_Textauszug_
'''
Wie gelingt es Ihnen zu gewährleisten, dass auch die naturwissenschaftlichen Nachwuchskräfte die wirtschaftlichen Zusammenhänge sowie die Strategie Ihres Unternehmens verstehen?
Wir leiten unsere Forschungs- und Entwicklungsziele aus Marktchancen und Marktbedürfnissen ab. Dabei verfolgen wir zwei Ansätze: Zum einen stellen wir durch einen stringenten Prozess sicher, dass die Fragen nach dem wirtschaftlichen Nutzen einer Entwicklungsidee direkt zu Beginn beantwortet werden und das Entwicklungsprojekt über die gesamte Laufzeit begleiten. Wir verfügen in diesem Hinblick auch über eindeutig formulierte Abbruchkriterien. Zum anderen stärken wir bewusst den Verantwortungsbereich des Projektleiters, damit er sein Projekt im Sinne des Unternehmens vorantreibt. Seine Aufgabe ist es dann vor allem, chemisch-technische Fragestellungen mit wirtschaftlicher Ratio zu verbinden.
'''
_Datensatzeinträge_
'''
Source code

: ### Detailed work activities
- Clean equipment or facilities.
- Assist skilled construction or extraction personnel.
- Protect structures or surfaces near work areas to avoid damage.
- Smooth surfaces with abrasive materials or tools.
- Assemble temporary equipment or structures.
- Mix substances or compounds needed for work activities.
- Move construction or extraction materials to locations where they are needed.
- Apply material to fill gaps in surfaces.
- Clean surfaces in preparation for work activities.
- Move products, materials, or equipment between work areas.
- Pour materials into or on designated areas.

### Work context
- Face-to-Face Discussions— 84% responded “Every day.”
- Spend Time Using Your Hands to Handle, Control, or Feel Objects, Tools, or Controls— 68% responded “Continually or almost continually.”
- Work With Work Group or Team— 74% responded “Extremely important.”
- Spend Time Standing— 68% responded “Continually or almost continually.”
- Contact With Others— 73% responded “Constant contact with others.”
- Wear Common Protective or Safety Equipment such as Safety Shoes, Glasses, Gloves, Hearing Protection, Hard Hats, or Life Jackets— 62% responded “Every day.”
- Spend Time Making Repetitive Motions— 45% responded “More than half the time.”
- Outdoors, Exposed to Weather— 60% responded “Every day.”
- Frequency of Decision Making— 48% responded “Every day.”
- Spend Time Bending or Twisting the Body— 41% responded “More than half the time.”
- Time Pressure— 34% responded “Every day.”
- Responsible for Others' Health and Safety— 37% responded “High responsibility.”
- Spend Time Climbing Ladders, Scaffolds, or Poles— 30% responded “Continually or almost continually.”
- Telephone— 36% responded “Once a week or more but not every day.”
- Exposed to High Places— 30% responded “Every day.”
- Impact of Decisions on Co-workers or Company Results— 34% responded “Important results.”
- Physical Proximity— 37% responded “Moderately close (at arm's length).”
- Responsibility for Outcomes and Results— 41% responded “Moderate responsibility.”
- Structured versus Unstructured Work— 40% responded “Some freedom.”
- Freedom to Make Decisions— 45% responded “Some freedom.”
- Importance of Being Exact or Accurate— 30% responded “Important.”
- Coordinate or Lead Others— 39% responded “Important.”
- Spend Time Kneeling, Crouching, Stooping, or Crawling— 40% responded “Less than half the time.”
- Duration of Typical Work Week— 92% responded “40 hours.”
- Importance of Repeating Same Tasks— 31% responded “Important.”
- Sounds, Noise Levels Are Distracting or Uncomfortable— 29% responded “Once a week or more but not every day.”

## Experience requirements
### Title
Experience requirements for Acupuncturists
'''
_Aufgaben_
a. Beantworte anhand des Textauszugs, jeweils in einer Zeile:
(i) Woraus werden die Forschungs- und Entwicklungsziele abgeleitet?
(ii) Über welche Kriterien verfügt das Unternehmen im Zusammenhang mit dem wirtschaftlichen Nutzen einer Entwicklungsidee?
(iii) Was ist vor allem die Aufgabe des Projektleiters?
b. Gib aus dem Textauszug wortgetreu den Abschnitt wieder, der mit den Worten „Wie gelingt es“ einsetzt und mit „Ratio zu verbinden.“ schließt.

_Erwartete Ergebnisse_
a.
(i) Aus Marktchancen und Marktbedürfnissen.
(ii) Über eindeutig formulierte Abbruchkriterien.
(iii) Chemisch-technische Fragestellungen mit wirtschaftlicher Ratio zu verbinden.

b.
Wie gelingt es Ihnen zu gewährleisten, dass auch die naturwissenschaftlichen Nachwuchskräfte die wirtschaftlichen Zusammenhänge sowie die Strategie Ihres Unternehmens verstehen?
Wir leiten unsere Forschungs- und Entwicklungsziele aus Marktchancen und Marktbedürfnissen ab. Dabei verfolgen wir zwei Ansätze: Zum einen stellen wir durch einen stringenten Prozess sicher, dass die Fragen nach dem wirtschaftlichen Nutzen einer Entwicklungsidee direkt zu Beginn beantwortet werden und das Entwicklungsprojekt über die gesamte Laufzeit begleiten. Wir verfügen in diesem Hinblick auch über eindeutig formulierte Abbruchkriterien. Zum anderen stärken wir bewusst den Verantwortungsbereich des Projektleiters, damit er sein Projekt im Sinne des Unternehmens vorantreibt. Seine Aufgabe ist es dann vor allem, chemisch-technische Fragestellungen mit wirtschaftlicher Ratio zu verbinden.